For example, Mark Hoban, the MP for Fareham, has a tendency to ask what seem like obscure and sometimes quirky financial questions about spending in each department. What you learn to realise over time as you read though is how questions follow on from others and build up towards a revelation.
Think of it like this, if he asks how much the furniture spend is in the Wales Office it seems frivilous, but when you realise he's asking similar questions across Government you start to see the scale of what is being spent when you start to add it up, and then, you usually see a story in the papers about it.

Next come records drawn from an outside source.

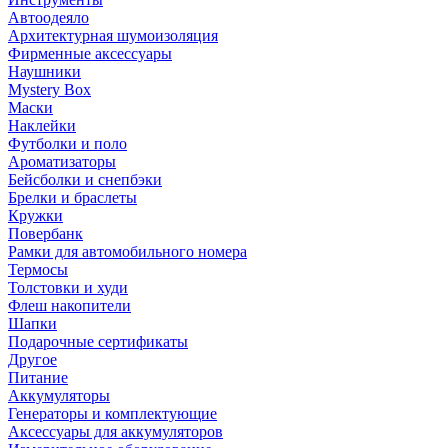
Автоодеяло
Архитектурная шумоизоляция
Фирменные аксессуары
Наушники
Mystery Box
Маски
Наклейки
Футболки и поло
Ароматизаторы
Бейсболки и снепбэки
Брелки и браслеты
Кружки
Повербанк
Рамки для автомобильного номера
Термосы
Толстовки и худи
Флеш накопители
Шапки
Подарочные сертификаты
Другое
Питание
Аккумуляторы
Генераторы и комплектующие
Аксессуары для аккумуляторов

You really do get the feeling that behind questions there is a driver and specifc reason for it being asked. Sometimes there are questions that seem so out of place, so curveball, that you find it difficult not to assume that the MP asking has some sort of specific intelligence on a subject.
This leads me neatly on to my favourite Lib Dem MP, Lynne Featherstone, who the other day wrote to Secretary of State for Children, Schools and Families, Ed Balls, and asked,
how many children have been excluded from school for being HIV positive in each of the last five years for which figures are available.This is exactly one of those curveball questions that leapt out at me yesterday. It's such a strange question to ask unless you have heard, or perhaps know, of someone that it has happened too.
I could be wrong of course, it might just be that some researcher in Lynne's office suddenly thought the question up and it was submitted on the random off-chance of discovering something that would be pretty outrageous and frankly quite ignorant. However, my nose just can't help twitching a bit... such a strange question to randomly ask.... no?
Note: For anyone wondering the Government's response was: "Pupils can only be excluded in response to breaches of school behaviour policy. No pupils should be excluded for being HIV positive."